手間と情熱を考えるとバーゲンプライス!?
1977年に設立されたブラバスは、メルセデス・ベンツをベースとしたチューニング・カーの開発と生産で、大きな成功を収めたメーカーだ。そのセールス・マーケットはすでに全世界へと拡大しており、日本でもメルセデス・チューナーとしての知名度は、常にナンバー・ワンを誇るほどの存在。ここではそのブラバスが製作に関係し、RMサザビーズのミュンヘン・オークションに出品された、1台のスパルタンかつタフなモデルを紹介することにしよう。
劇的に変わったG63
直近では、2023年9月にドイツのアウトツェントラム・ハーブ社によって整備を受けたというこのモデルは、走行距離もまだ1万6290km。そもそものベースは、メルセデスAMGが2015年12月17日にラインオフした「G63」で、翌2016年1月4日に、それは最初のオーナーへとデリバリーされている。
オブシディアン・ブラックメタリックのボディカラーに、ベージュレザーのインテリア。メルセデスAMGの仕事らしく、美しく、またラグジュアリーな雰囲気に仕上げられたG63。そのオーナーがブラバスへとこのG63を持ち込んだのが、すべてのストーリーの始まりだった。
オーナーが求めたのはさらなるパワーにほかならなかった。ブラバスではさまざまなステージのエンジン・チューニング・プログラムが用意されていたが、彼がチョイスしたのは、その中でも当時最も過激な仕様だった、メルセデスAMG製のV型8気筒エンジンの排気量を5.5Lから5.9Lへと拡大し、850psをわずかに下回る最高出力を発揮するもの。
さらにブラバスではこのエンジン・チューニングに加え、独自のヘッドライトやデイタイム・ランニングライト、ブラバスのエンブレム付きフロント・グリル、ルーフスポイラーなどが装着され、エクステリアもさらにスポーティなフィニッシュとなった。その時にブラバスが装着した装備の詳細は、同社が発行する証明書に残されており、今回のオークションではそれも含め販売される。
850psに近い最高出力と、スポーティなアピアランスを得たG63。普通のオーナーならばここで十分に満足するところなのだろうが、今回のストーリーにはまだまだ続きがある。2020年3月、オーナーはさらに前衛的なGクラスへと変貌を遂げさせるために、オーストリアのグラーツ近郊にあるGワゴン・カー・テクノロジー社を訪れ、そのG63の6輪車への改造を依頼するのだ。
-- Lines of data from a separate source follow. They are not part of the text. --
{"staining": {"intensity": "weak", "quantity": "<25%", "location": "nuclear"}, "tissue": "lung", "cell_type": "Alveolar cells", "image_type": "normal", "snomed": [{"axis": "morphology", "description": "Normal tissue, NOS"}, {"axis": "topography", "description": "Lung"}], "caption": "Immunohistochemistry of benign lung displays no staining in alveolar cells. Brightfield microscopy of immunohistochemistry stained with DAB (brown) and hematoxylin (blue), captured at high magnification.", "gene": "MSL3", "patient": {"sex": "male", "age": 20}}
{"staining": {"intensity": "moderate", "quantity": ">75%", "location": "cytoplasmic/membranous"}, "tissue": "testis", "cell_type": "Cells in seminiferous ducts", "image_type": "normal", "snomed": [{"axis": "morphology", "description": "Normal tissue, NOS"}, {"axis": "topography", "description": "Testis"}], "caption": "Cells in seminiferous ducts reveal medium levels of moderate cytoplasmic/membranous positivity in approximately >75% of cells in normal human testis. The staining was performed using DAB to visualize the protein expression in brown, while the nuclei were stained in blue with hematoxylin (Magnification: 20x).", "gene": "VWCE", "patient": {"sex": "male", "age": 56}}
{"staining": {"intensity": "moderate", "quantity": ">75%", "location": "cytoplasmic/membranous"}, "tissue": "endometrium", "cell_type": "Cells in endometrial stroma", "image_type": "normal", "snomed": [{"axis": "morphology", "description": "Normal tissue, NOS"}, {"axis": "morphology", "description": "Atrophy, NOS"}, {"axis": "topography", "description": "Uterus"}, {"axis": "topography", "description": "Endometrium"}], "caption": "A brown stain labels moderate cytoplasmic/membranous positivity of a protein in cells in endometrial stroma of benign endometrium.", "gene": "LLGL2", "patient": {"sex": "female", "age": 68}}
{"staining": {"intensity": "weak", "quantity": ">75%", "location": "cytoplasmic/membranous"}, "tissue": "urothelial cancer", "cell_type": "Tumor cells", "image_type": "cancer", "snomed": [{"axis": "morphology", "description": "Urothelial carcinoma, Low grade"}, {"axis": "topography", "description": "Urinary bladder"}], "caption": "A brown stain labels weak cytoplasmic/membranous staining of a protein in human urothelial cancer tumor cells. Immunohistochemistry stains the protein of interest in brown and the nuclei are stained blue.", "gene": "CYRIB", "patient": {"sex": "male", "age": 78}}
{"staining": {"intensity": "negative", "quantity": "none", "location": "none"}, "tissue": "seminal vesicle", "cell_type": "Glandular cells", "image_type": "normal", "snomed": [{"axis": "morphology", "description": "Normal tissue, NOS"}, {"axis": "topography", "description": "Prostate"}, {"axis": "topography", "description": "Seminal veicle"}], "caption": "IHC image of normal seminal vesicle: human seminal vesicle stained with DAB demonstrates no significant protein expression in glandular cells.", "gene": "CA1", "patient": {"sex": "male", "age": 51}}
現在も残されているその時の請求書によれば、6輪化のために必要とされた費用は実に60万ユーロ(当時のレートで約7200万円)以上。その後2021年には現在のオーナーがそれを譲り受け、今回ミュンヘン・オークションに姿を現した。
このユニークな、そして悪路の走破性に関してはタフなことこのうえないG63 AMG 6×6は、2023年9月15日にアウトツェントラム・ハーブ社によるサービスが実施され、その詳細を記載したサービスブックも付属。コンディションの良さに加えて、そのような事情もあったのだろう、オークションでは57万8750ユーロ(邦貨換算約9380万円)で見事に落札されることとなった。地球上のさまざまな地で冒険を楽しみたい人にとって、このモデルほど有能な相棒はほかにはいないのではないだろうか。